29/2015
LIDERAZGOS COOPERANTES SIN UNICATOS EXCLUYENTES
En una proyección
evolutiva de las instituciones civiles y sociales bajo el control ciudadano del
poder, los llamados liderazgos únicos son extemporáneos y terminan mal. En
rigor, son unicatos, jefaturas cerradas y aisladas en su círculo incondicional,
porque el verdadero liderazgo, por la complejidad del mundo contemporáneo,
demanda diálogo, apertura y voluntad de concertar con transparencia.
Una decisión
manifiesta de acordar posiciones afines, con la mayor cantidad de fuerzas, sea
en un gobierno de coalición, o en un frente nacional, porque nadie puede
conducir solo, ni tampoco prescindir de ningún sector que quiera participar de
la solución de los problemas pendientes. Éstos necesitan, en el campo político
y técnico, el concurso de conocimientos, habilidades y experiencias diferentes
que pueden complementarse en un plan compartido.

▶ **Lista de tareas**
A. ¿Qué demanda el verdadero liderazgo, según el texto sobre los liderazgos cooperantes?
B. Según el texto sobre los liderazgos cooperantes, los problemas pendientes necesitan en el campo político y técnico el concurso de varias cosas diferentes. Enumera todas.
C. Prosigue el texto sobre los liderazgos cooperantes a partir de su última oración.

(Extracciones de texto por página)
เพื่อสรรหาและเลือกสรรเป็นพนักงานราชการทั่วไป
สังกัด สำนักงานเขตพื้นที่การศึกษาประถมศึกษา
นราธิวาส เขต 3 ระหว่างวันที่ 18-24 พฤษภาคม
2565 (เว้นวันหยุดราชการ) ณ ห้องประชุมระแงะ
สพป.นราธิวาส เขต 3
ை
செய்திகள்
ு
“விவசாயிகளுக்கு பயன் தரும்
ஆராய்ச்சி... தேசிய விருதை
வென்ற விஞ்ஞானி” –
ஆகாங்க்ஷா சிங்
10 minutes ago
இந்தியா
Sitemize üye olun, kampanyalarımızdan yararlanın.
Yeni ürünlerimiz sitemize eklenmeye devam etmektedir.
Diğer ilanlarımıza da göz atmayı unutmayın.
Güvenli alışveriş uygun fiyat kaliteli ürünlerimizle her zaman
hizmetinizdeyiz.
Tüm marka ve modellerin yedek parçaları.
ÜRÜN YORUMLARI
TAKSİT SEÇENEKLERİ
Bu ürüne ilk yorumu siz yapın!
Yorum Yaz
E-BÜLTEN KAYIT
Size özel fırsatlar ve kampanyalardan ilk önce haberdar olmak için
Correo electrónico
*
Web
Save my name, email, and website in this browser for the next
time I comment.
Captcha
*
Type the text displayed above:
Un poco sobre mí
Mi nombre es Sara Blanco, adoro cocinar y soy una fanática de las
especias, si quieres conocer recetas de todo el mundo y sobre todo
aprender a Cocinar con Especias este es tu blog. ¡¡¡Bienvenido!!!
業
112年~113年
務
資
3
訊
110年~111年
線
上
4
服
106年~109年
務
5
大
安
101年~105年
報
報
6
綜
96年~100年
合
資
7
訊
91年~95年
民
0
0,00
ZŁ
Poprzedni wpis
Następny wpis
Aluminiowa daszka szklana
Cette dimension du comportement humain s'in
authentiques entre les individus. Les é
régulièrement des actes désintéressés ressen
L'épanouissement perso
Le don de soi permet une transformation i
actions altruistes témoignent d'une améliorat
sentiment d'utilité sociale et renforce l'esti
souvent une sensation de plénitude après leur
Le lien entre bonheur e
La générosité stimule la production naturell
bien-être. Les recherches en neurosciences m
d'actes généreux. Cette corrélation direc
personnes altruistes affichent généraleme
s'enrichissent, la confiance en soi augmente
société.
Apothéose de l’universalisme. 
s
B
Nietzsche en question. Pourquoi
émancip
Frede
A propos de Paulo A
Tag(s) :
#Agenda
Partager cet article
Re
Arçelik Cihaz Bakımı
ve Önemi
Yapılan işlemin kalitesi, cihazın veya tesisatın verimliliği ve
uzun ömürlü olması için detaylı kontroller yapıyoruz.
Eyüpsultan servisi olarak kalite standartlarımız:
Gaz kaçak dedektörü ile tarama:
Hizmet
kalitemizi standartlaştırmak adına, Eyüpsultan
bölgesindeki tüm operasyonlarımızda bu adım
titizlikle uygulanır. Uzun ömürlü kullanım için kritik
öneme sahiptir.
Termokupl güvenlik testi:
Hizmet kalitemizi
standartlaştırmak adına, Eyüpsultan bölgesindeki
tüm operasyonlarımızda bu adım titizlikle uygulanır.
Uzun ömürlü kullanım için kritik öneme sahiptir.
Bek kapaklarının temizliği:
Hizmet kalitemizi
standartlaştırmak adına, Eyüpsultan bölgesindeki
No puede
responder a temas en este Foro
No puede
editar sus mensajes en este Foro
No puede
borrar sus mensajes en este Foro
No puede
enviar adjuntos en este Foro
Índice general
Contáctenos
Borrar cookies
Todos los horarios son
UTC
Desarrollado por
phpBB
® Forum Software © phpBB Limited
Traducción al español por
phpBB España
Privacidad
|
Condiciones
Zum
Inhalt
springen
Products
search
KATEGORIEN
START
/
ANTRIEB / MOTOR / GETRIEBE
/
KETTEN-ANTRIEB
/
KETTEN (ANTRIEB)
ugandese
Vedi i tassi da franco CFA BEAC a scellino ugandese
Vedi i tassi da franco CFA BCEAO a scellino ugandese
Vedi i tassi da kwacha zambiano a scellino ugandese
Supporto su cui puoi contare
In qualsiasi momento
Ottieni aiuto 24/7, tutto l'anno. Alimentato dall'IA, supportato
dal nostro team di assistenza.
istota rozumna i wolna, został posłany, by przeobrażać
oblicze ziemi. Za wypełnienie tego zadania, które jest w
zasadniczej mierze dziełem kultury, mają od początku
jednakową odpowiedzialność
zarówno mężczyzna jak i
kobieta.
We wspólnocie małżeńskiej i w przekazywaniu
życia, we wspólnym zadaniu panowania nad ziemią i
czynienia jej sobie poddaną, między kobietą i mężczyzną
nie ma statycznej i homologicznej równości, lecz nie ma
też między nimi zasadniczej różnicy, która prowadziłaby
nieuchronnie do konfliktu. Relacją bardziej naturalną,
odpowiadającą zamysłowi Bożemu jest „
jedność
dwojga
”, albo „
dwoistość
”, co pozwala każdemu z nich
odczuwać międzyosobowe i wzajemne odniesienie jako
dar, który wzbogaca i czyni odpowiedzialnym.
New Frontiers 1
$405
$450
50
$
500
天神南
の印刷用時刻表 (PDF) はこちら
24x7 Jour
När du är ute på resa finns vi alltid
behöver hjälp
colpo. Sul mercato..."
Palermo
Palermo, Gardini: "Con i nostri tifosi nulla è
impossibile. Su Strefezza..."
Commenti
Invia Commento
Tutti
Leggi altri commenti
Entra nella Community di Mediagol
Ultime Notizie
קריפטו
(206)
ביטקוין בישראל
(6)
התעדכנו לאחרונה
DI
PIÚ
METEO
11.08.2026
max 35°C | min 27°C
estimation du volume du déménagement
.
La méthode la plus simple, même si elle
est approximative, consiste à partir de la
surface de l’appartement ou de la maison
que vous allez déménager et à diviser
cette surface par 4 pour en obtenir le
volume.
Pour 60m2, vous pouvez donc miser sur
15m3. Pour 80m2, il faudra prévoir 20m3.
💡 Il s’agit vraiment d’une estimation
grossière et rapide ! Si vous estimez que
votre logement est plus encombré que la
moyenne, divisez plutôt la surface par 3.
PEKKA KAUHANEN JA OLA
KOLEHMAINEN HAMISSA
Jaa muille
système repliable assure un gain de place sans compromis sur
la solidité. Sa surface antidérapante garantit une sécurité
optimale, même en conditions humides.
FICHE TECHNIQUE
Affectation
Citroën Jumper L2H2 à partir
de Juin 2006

▶ **Respuestas del ejercicio**
A. Diálogo, apertura y voluntad de concertar con transparencia.

B. Conocimientos, habilidades y experiencias.

C.
La coordinación
requiere paciencia y humildad, lo contrario de arrogancia y soberbia. Exige
construir desde abajo, no desde arriba, porque en el territorio, que es la raíz
de la base social, la población deja de ser el número anónimo de las
estadísticas que se compran y se venden, para encarnarse en familias con
necesidades y esperanzas personales. Ésta es nuestra realidad, que determina la
tarea de servicio propia de la verdadera militancia, superior a la adhesión
ocasional, y no sustituible por promotores publicitarios ni simples
“voluntarios”.
Las campañas
incorporan ahora asesores extranjeros como una moda aparente de modernidad.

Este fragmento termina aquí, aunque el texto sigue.